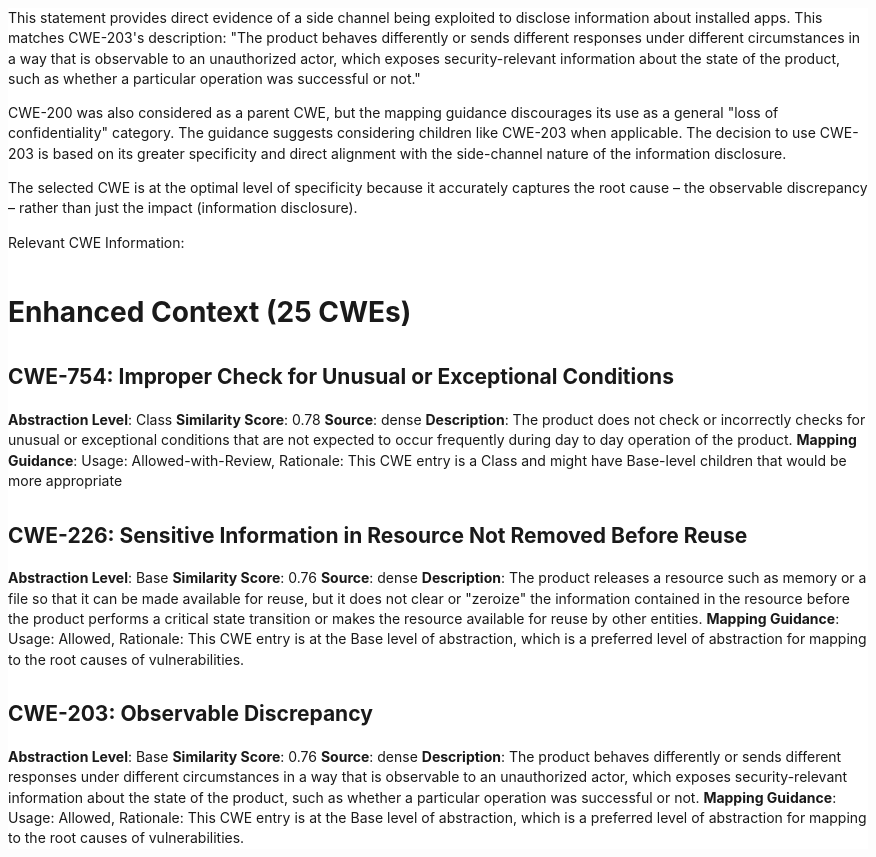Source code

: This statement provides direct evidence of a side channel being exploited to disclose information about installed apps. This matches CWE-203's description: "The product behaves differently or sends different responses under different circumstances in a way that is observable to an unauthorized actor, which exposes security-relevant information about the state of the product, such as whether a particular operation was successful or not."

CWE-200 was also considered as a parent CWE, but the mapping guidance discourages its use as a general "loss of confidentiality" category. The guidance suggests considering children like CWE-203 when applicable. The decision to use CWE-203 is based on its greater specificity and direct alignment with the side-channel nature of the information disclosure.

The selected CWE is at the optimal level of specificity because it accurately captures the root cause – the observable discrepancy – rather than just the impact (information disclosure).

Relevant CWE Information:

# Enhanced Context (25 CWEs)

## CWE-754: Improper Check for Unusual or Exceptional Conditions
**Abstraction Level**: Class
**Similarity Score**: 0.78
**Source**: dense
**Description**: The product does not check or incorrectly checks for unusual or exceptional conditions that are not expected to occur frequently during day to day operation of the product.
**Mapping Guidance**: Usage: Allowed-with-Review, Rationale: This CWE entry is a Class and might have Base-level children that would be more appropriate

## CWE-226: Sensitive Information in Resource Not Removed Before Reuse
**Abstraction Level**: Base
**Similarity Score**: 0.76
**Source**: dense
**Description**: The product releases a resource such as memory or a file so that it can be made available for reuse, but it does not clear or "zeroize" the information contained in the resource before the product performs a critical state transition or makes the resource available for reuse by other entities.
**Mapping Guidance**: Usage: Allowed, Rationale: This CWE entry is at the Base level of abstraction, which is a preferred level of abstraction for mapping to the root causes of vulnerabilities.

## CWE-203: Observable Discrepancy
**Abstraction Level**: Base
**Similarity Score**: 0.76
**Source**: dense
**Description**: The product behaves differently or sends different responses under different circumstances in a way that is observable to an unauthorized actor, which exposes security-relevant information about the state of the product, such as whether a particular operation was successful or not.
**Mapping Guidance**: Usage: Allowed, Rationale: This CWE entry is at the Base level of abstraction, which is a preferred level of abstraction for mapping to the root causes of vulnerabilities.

···

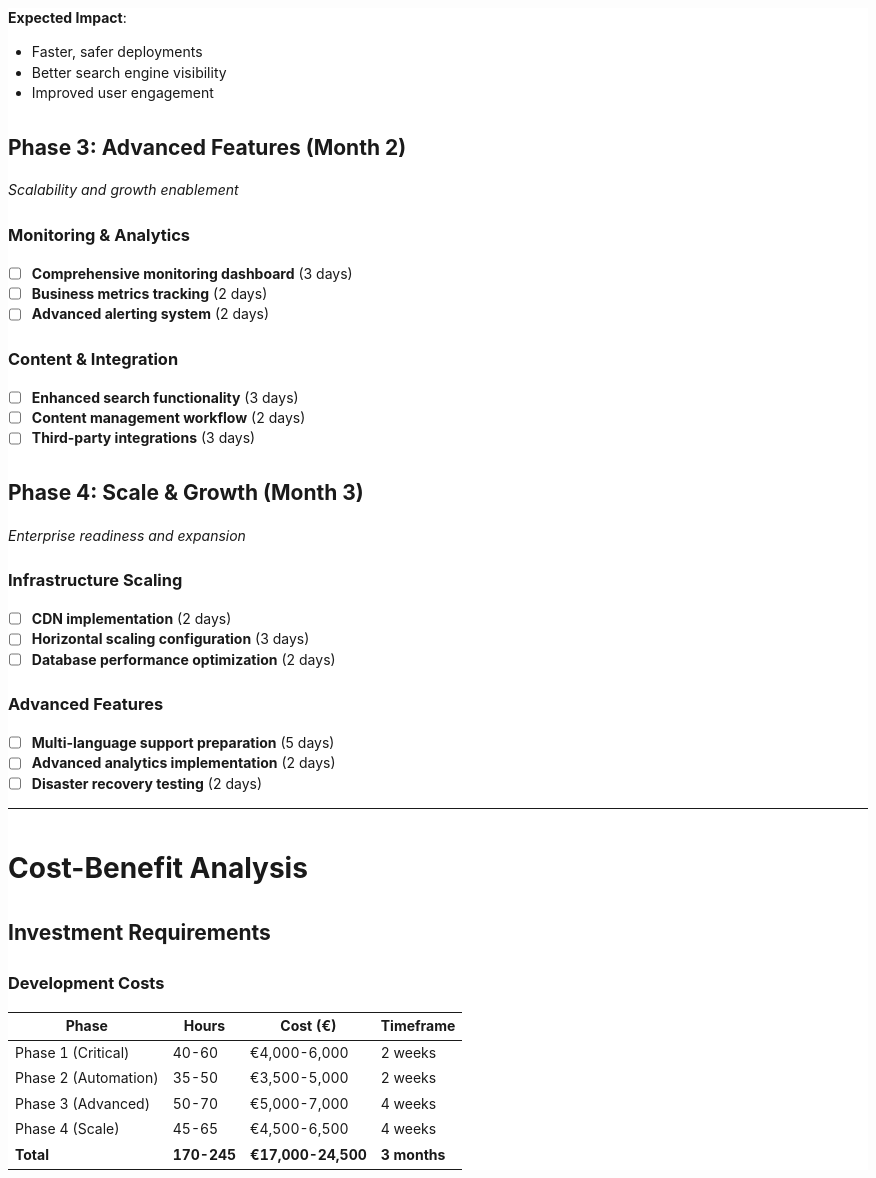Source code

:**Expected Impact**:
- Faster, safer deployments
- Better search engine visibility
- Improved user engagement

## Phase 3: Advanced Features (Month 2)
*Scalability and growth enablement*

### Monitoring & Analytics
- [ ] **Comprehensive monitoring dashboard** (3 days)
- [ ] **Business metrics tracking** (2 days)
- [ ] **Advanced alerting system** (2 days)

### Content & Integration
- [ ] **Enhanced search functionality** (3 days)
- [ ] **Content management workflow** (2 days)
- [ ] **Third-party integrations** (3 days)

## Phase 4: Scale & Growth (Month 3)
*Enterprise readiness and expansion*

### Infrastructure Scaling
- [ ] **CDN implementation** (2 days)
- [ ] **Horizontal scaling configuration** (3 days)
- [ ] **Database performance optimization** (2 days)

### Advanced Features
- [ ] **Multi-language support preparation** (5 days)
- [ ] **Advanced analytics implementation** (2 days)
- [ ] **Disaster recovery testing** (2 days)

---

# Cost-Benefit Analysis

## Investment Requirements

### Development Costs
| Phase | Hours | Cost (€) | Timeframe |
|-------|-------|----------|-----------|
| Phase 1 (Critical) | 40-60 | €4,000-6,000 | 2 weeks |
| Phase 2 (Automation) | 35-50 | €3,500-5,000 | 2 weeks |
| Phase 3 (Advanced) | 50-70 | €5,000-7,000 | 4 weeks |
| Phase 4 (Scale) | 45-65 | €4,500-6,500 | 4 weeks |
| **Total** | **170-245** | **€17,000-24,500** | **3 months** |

···

• _Task details_
List the lines of the material in which the word "Content" occurs.

• _Exercise response_
### Content & Integration
- [ ] **Content management workflow** (2 days)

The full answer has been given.